> Work request
Can you format the listing below as a Markdown table with the columns n and Line, one numbered row per line of text, leaving out blank lines and the pictures?

> Data to process
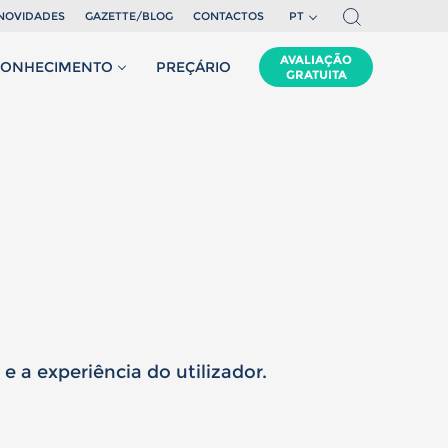
NOVIDADES
GAZETTE/BLOG
CONTACTOS
PT
EN
AVALIAÇÃO
CONHECIMENTO
PREÇÁRIO
GRATUITA
FR
,
enho
anos
e a experiência do utilizador.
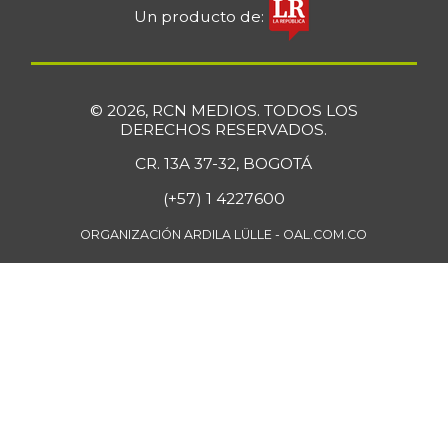
Un producto de:
© 2026, RCN MEDIOS. TODOS LOS
DERECHOS RESERVADOS.
CR. 13A 37-32, BOGOTÁ
(+57) 1 4227600
ORGANIZACIÓN ARDILA LÜLLE - OAL.COM.CO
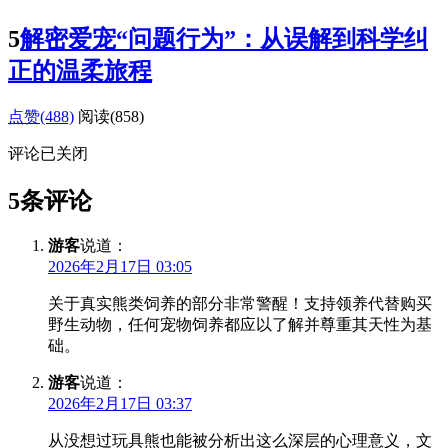
5
解密爱宠“问题行为”：从误解到科学纠
正的温柔旅程
点赞(488)
阅读
(858)
评论已关闭
5条评论
游客
说道：
2026年2月17日 03:05
关于真实熊类饲养的部分非常警醒！支持领养代替购买
野生动物，任何宠物饲养都应以了解并尊重其天性为基
础。
游客
说道：
2026年2月17日 03:37
从没想过玩具熊也能被分析出这么深层的心理意义，文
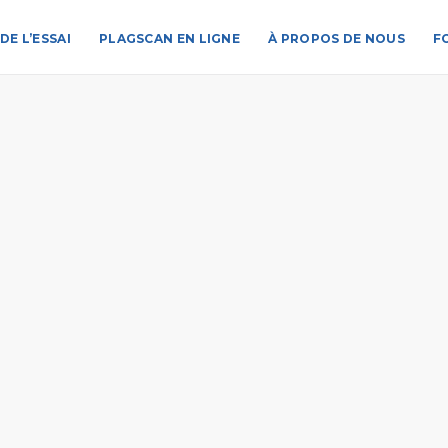
DE L’ESSAI
PLAGSCAN EN LIGNE
À PROPOS DE NOUS
F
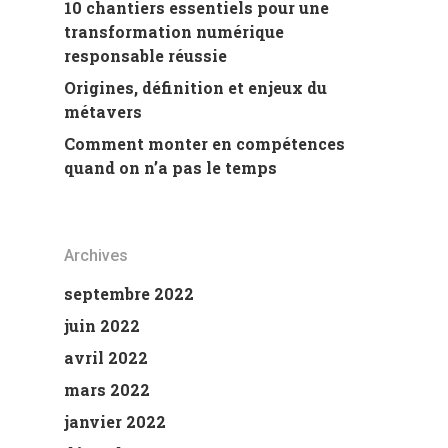
10 chantiers essentiels pour une
transformation numérique
responsable réussie
Origines, définition et enjeux du
métavers
Comment monter en compétences
quand on n’a pas le temps
Archives
septembre 2022
juin 2022
avril 2022
mars 2022
janvier 2022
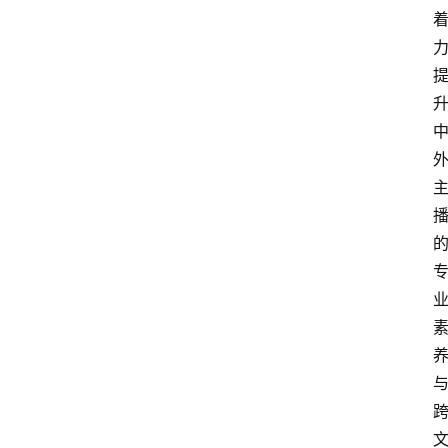
电
商
电
登录
注册
商
服
务
跨
境
电
商
电
商
专
栏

> Answer to the problem
| n | Line |
|---|---|
| 1 | NOVIDADES |
| 2 | GAZETTE/BLOG |
| 3 | CONTACTOS |
| 4 | PT |
| 5 | EN |
| 6 | AVALIAÇÃO |
| 7 | CONHECIMENTO |
| 8 | PREÇÁRIO |
| 9 | GRATUITA |
| 10 | FR |
| 11 | , |
| 12 | enho |
| 13 | anos |
| 14 | e a experiência do utilizador. |
| 15 | Un producto de: |
| 16 | © 2026, RCN MEDIOS. TODOS LOS |
| 17 | DERECHOS RESERVADOS. |
| 18 | CR. 13A 37-32, BOGOTÁ |
| 19 | (+57) 1 4227600 |
| 20 | ORGANIZACIÓN ARDILA LÜLLE - OAL.COM.CO |
| 21 | 5 |
| 22 | 解密爱宠“问题行为”：从误解到科学纠 |
| 23 | 正的温柔旅程 |
| 24 | 点赞(488) |
| 25 | 阅读 |
| 26 | (858) |
| 27 | 评论已关闭 |
| 28 | 5条评论 |
| 29 | 游客 |
| 30 | 说道： |
| 31 | 2026年2月17日 03:05 |
| 32 | 关于真实熊类饲养的部分非常警醒！支持领养代替购买 |
| 33 | 野生动物，任何宠物饲养都应以了解并尊重其天性为基 |
| 34 | 础。 |
| 35 | 游客 |
| 36 | 说道： |
| 37 | 2026年2月17日 03:37 |
| 38 | 从没想过玩具熊也能被分析出这么深层的心理意义，文 |
| 39 | DE L’ESSAI |
| 40 | PLAGSCAN EN LIGNE |
| 41 | À PROPOS DE NOUS |
| 42 | F |
| 43 | 10 chantiers essentiels pour une |
| 44 | transformation numérique |
| 45 | responsable réussie |
| 46 | Origines, définition et enjeux du |
| 47 | métavers |
| 48 | Comment monter en compétences |
| 49 | quand on n’a pas le temps |
| 50 | Archives |
| 51 | septembre 2022 |
| 52 | juin 2022 |
| 53 | avril 2022 |
| 54 | mars 2022 |
| 55 | janvier 2022 |
| 56 | 电 |
| 57 | 商 |
| 58 | 电 |
| 59 | 登录 |
| 60 | 注册 |
| 61 | 商 |
| 62 | 服 |
| 63 | 务 |
| 64 | 跨 |
| 65 | 境 |
| 66 | 电 |
| 67 | 商 |
| 68 | 电 |
| 69 | 商 |
| 70 | 专 |
| 71 | 栏 |